The system has 3 levels of adaptation to the market conditions:
The basic level is a library of typical demand scenarios (developed for each property and constantly updated)
Our model utilizes sophisticated computer algorithms to reveal booking patterns, demand level scenarios, and market conditions specific for each property. This is achieved by in-depth computer analysis of the hotel's booking history. Based on this historic data, the system "restores" property's demand levels, variations of elasticity, and builds a library of typical scenarios, which are strategically applied to each day of the year, 365 days ahead.

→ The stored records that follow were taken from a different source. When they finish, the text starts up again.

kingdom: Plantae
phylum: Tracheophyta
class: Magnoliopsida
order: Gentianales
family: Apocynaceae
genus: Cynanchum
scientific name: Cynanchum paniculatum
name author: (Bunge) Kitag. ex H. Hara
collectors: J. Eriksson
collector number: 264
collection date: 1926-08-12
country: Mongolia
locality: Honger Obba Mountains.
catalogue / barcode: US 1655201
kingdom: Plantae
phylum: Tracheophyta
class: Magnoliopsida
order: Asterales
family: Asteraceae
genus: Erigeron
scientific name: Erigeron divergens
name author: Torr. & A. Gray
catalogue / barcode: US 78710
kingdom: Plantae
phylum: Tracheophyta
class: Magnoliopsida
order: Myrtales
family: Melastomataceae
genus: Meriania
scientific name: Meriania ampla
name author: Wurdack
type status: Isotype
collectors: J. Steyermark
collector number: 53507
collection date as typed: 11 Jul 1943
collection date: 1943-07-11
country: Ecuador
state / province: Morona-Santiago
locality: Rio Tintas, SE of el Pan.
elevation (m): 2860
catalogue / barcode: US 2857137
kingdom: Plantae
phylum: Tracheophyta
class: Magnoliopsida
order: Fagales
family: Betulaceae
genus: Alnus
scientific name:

Second level: switching between scenarios
In the second level we go further, making sure that applied demand scenarios correspond to the real sales levels. If the system finds that a current sales pattern is a better fit for a different scenario, it will switch and act further to maximize revenue and profits based on the new scenario.
The system's flexibility allows the manager to change the scenario if he or she obtains external information about demand levels that were not accounted for previously.
The third level is a constant strategic monitoring of the current number of remaining rooms to sell, and reactive actions (instant response to changes in capacity).
This module evaluates a wide range of statistical characteristics. It monitors customer flow at any given moment and responds immediately to any reservation, cancellation or other change in capacity. It also takes into account competitive pricing. The system’s flexibility allows the manager to fine-tune these evaluations based on additional external information.
This module provides the maximum interaction between the manager’s professional experience, and the computers functions. The program compares the professional’s experience and additional market information, evaluating multiple metrics to reach the highest possible outcome.
These 2 levels of adaptation are comparable to the adaptation process of live intelligence. Building an artificial intelligence based on the same principles is the core of our system. This provides stability and adaptability. The final product of these adaptation levels is dynamic recalculation of the most optimal rate for each day in the future. Based on each property's financial structure, the program maximizes not just revenue but the property's final profit.